Plaintiff alleges that Duncan — without giving her the notice set forth by the Virginia Code Section quoted above — terminated her grievance procedure at the fourth stage for her failure to comply with required response timelines. Duncan's actions, if true, appear to contravene Virginia statutory requirements.
That contravention, however, is insufficient to establish a due process violation. In Riccio, 907 F.2d at 1466–69, the Fourth Circuit painstakingly discussed how the Supreme Court's decision in Loudermill undermined the Fourth Circuit's prior holding in Kersey v. Shipley, 673 F.2d 730 (4th Cir. 1982) regarding the effects of state law on due process requirements. In Kersey, the Fourth Circuit stated that the plaintiffs "were denied due process under the Fourteenth Amendment only if they were deprived of the benefits conferred by [the Law-Enforcement Officers' Procedural Guarantees found in] Va. Code § 2.1–116.1 et seq. (1979)." Kersey, 673 F.2d at 732 (emphasis and alteration added).

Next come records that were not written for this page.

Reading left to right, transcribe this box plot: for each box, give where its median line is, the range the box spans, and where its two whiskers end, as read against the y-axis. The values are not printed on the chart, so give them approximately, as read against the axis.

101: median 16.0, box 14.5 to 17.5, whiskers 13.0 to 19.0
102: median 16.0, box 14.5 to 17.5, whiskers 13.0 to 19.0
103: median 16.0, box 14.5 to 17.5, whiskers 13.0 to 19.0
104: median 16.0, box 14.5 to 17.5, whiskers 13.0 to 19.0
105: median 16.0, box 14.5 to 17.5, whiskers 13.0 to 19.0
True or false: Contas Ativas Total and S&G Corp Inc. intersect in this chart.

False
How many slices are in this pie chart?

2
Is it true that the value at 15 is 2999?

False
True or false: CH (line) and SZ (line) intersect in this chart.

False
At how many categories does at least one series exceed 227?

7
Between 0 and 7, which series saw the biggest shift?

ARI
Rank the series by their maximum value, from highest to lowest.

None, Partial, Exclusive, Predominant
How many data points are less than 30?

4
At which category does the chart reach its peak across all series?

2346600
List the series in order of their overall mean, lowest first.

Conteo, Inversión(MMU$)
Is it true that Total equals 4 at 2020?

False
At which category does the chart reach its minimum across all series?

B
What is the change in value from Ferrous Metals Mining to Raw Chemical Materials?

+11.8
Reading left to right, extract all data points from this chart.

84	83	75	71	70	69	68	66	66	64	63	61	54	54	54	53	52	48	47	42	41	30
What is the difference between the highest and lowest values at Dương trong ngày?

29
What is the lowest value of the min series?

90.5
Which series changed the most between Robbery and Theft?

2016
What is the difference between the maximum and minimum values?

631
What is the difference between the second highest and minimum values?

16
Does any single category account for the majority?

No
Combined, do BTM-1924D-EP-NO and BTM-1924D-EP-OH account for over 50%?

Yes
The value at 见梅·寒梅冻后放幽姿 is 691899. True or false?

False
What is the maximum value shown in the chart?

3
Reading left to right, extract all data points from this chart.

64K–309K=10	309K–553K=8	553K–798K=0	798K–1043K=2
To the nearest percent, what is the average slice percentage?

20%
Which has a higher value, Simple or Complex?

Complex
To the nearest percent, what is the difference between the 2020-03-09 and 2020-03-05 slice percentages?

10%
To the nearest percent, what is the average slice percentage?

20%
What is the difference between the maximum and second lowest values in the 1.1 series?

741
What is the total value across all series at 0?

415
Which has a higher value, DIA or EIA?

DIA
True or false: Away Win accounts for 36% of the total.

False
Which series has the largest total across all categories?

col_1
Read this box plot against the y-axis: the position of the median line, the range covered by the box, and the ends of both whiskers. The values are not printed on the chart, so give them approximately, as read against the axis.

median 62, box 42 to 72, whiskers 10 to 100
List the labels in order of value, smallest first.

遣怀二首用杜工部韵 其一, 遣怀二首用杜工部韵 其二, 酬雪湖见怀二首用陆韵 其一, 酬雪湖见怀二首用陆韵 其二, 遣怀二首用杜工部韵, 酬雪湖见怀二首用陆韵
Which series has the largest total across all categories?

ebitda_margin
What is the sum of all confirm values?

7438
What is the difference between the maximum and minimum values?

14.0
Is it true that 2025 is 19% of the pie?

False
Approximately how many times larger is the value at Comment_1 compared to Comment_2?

Eight years later, however, in Riccio, the Fourth Circuit noted that after Loudermill, it became clear that "[t]he right to due process 'is conferred, not by legislative grace, but by constitutional guarantee.'" Riccio, 907 F.2d at 1467 (quoting Loudermill, 470 U.S. at 541). As such, the Riccio court held that the police department's "violation of the Law-Enforcement Officers' Procedural Guarantees does not necessarily compel a finding of a due process violation." Id. at 1468. Finally, the court noted that "hold[ing] that a state violates the Due Process Clause every time it violates a state-created rule regulating the deprivation of a property interest would contravene the well recognized need for flexibility in the application of due process doctrine." Id. (citing Mathews, 424 U.S. at 334).
In sum, Plaintiff's claim that RRCSB violated her post-termination due process rights because Duncan allegedly violated state statutory law by failing to give Plaintiff notice that she was untimely in her grievance filings is without merit. Although the parties only incidentally raise the point in their filings, I will grant partial summary judgment in Defendant's favor on Plaintiff's post-termination claim.
IV . CONCLUSION
Defendant argues that the material facts are not in dispute, but I find to the contrary. First, Plaintiff and Defendant assert different accounts of the April 19, 2010 meeting that resulted in Carpenter's termination. Exactly when Carpenter's superiors presented her with a termination notice bears on the question of whether or not the April 19, 2010 meeting passed due process muster. Also, Plaintiff has presented evidence that would allow a reasonable jury to conclude even if Carpenter's superiors did give her the termination notice at the end of the April 19 meeting, that meeting did not afford Plaintiff a legitimate opportunity to be heard because the termination decision was irrevocably made before the meeting. Plaintiff's pretermination due process claim survives summary judgment, and I will deny Defendant's Motion in part.
Finally, while not substantially argued in the parties' filings, Plaintiff baldly states that Defendant violated Loudermill's post-termination due process requirements by not complying with the Virginia Code Section governing post-termination grievance procedures. Plaintiff's position is not supported by law, and I will grant partial summary judgment in favor of the Defendant on this issue.
The Clerk of the Court is directed to send a certified copy of this Memorandum Opinion and the accompanying Order to all counsel of record.